┌─ Extrait
Pierre-Louis Reymond, Le savant, le langage et le pouvoir. Le Livre du plaisir partagé en amitié d'Abū Ḥayyān al-Tawḥīdī.



Alors que la thématique du langage et de la communication en politique est devenue un lieu commun dans les sciences politiques et la sociologie, Pierre-Louis Reymond propose d’examiner la pensée de l’intellectuel médiéval Abū Ḥayyān al-Tawḥīdī sur ce sujet.

Jean-David Richaud
 
Professeur des lycées professionnels en lettres et en histoire. Doctorant en histoire à l’université Paris 1 Panthéon-Sorbonne.

Publiée en partenariat avec " Liens socio ", Le portail francophone des sciences sociales.
 

 Pierre-Louis Reymond, Le savant, le langage et le pouvoir. Le Livre du plaisir partagé en amitié d'Abū Ḥayyān al-Tawḥīdī.
Broché: 270 pages
Editeur :
Ecole Normale Supérieure (6 novembre 2018))
collection : « Gouvernement en question(s) » Langue : Français
ISBN-13:
979-1036200694
 

    Par Jean-David Richaud
 
    Alors que la thématique du langage et de la communication en politique est devenue un lieu commun dans les sciences politiques et la sociologie, Pierre-Louis Reymond propose d’examiner la pensée de l’intellectuel médiéval Abū Ḥayyān al-Tawḥīdī sur ce sujet.
└─
-- Consigne A --
Dans le listing, modifiez le passage qui va de la ligne contenant « True or false: ZH » jusqu'à la fin du listing, en remplaçant « chart » par « graph » sans rien changer d'autre. Ne reproduisez pas les images dans votre réponse.
Le listing n'a aucun rapport avec l'extrait.
┌─ Les données
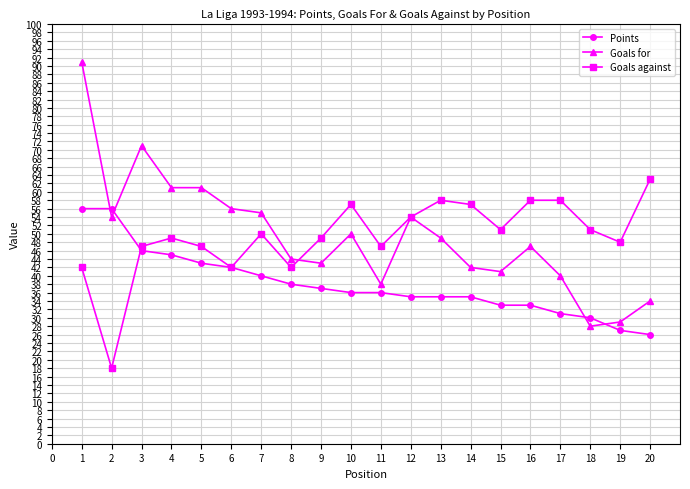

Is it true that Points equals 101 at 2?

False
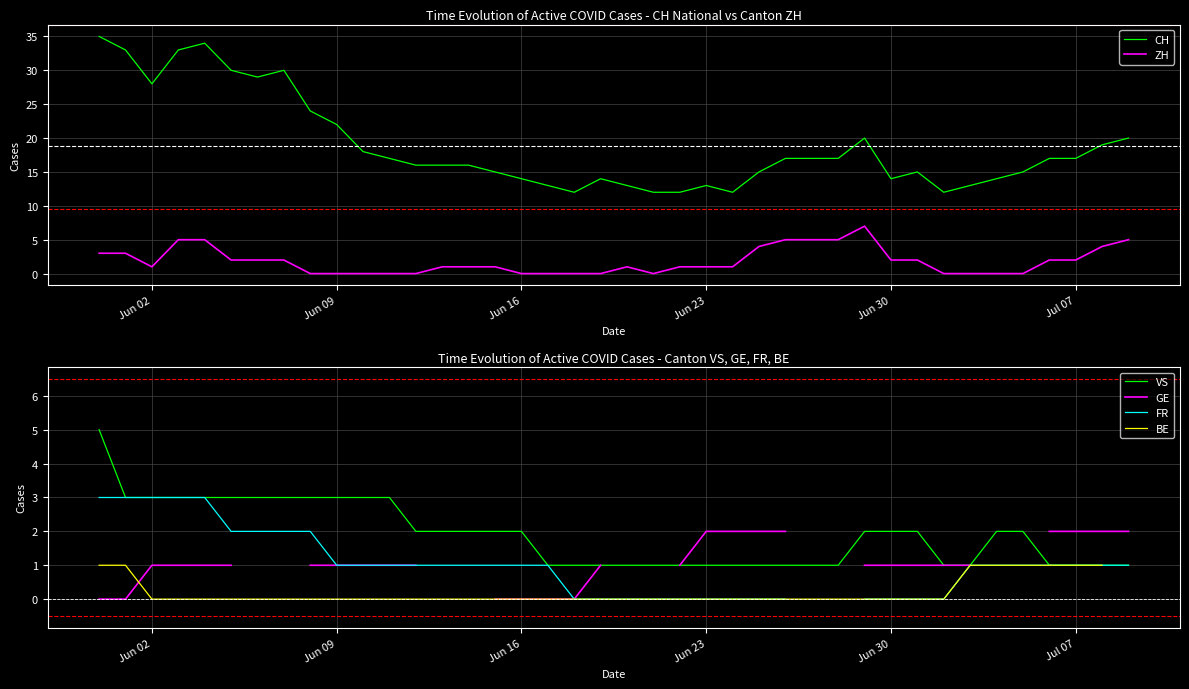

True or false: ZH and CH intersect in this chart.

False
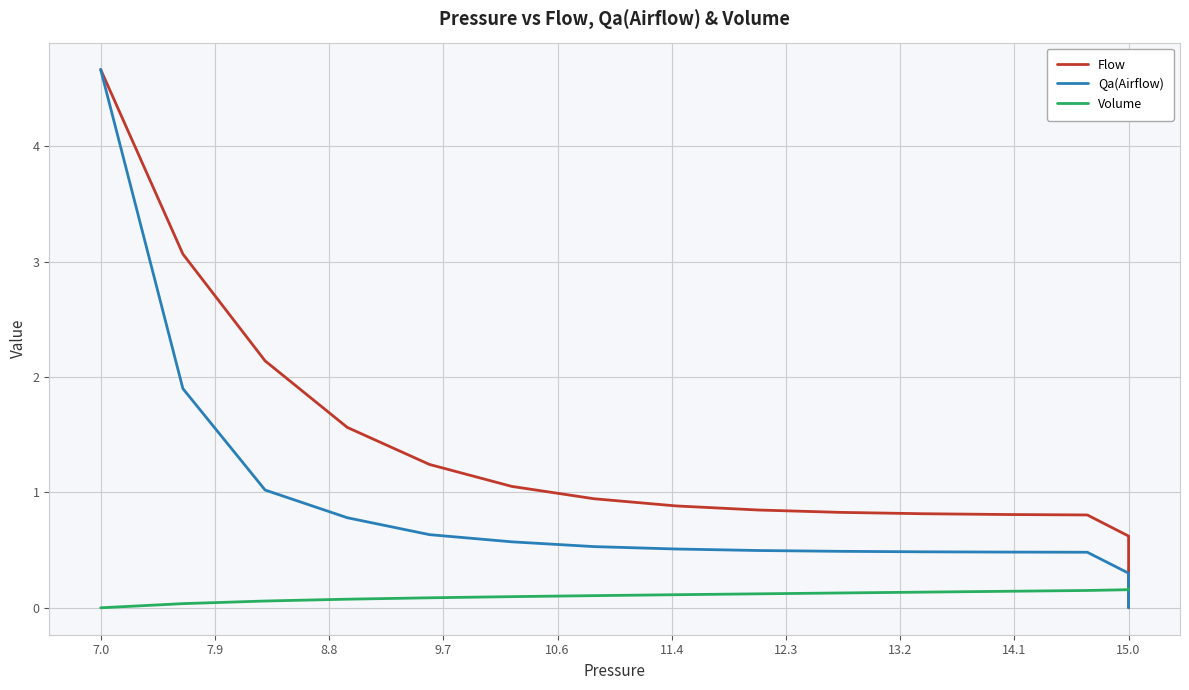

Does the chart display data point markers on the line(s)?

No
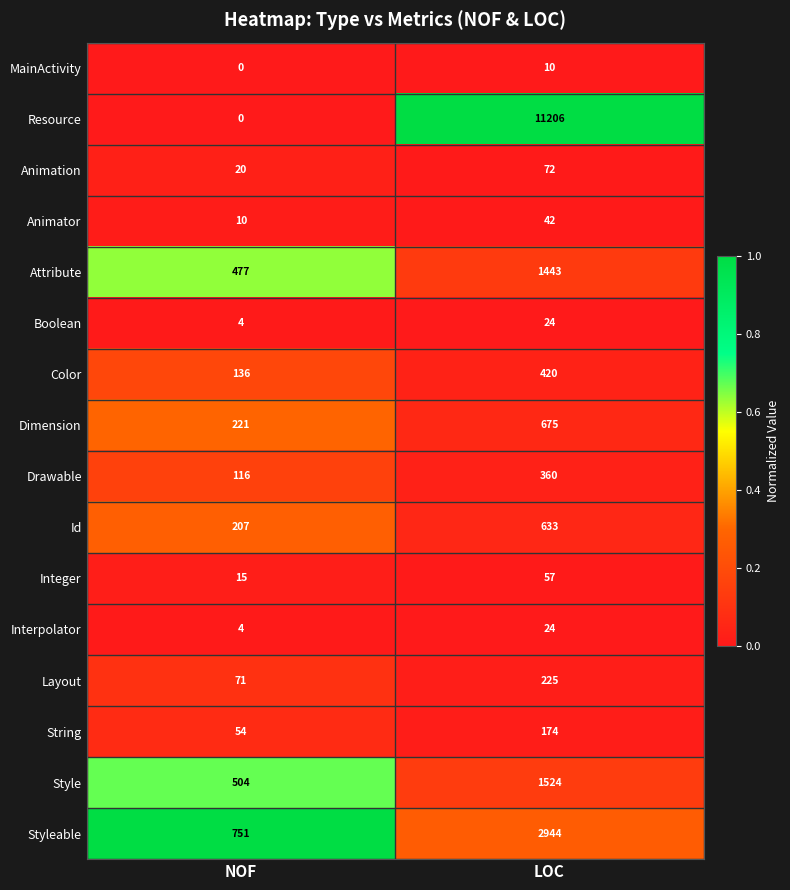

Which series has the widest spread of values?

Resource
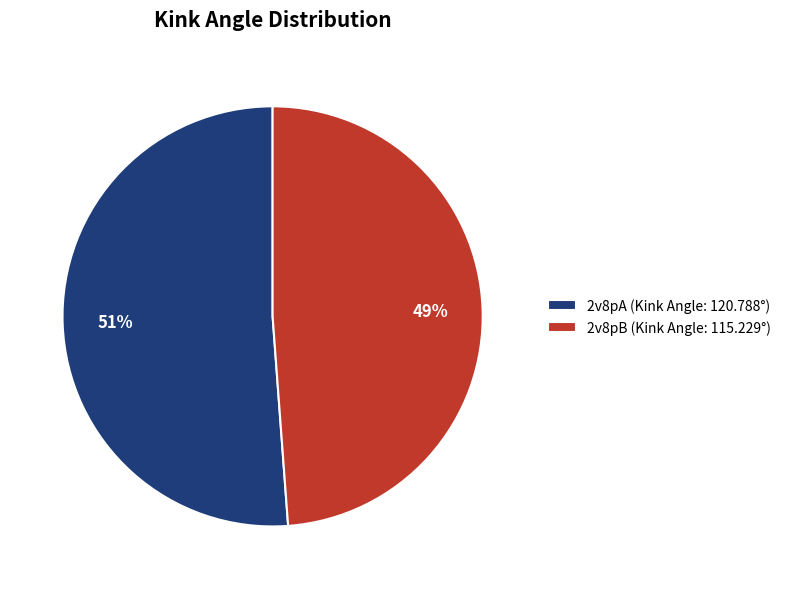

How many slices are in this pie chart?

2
└─
-- Consigne B --
Reprenez mot pour mot le passage de l'extrait allant de « Publiée en partenariat » jusqu'à « (6 novembre 2018)) ».

-- Réponse rédigée A --
True or false: ZH and CH intersect in this graph.

False

Does the graph display data point markers on the line(s)?

No

Which series has the widest spread of values?

Resource

How many slices are in this pie graph?

2

-- Réponse rédigée B --
Publiée en partenariat avec " Liens socio ", Le portail francophone des sciences sociales.
 

 Pierre-Louis Reymond, Le savant, le langage et le pouvoir. Le Livre du plaisir partagé en amitié d'Abū Ḥayyān al-Tawḥīdī.
Broché: 270 pages
Editeur :
Ecole Normale Supérieure (6 novembre 2018))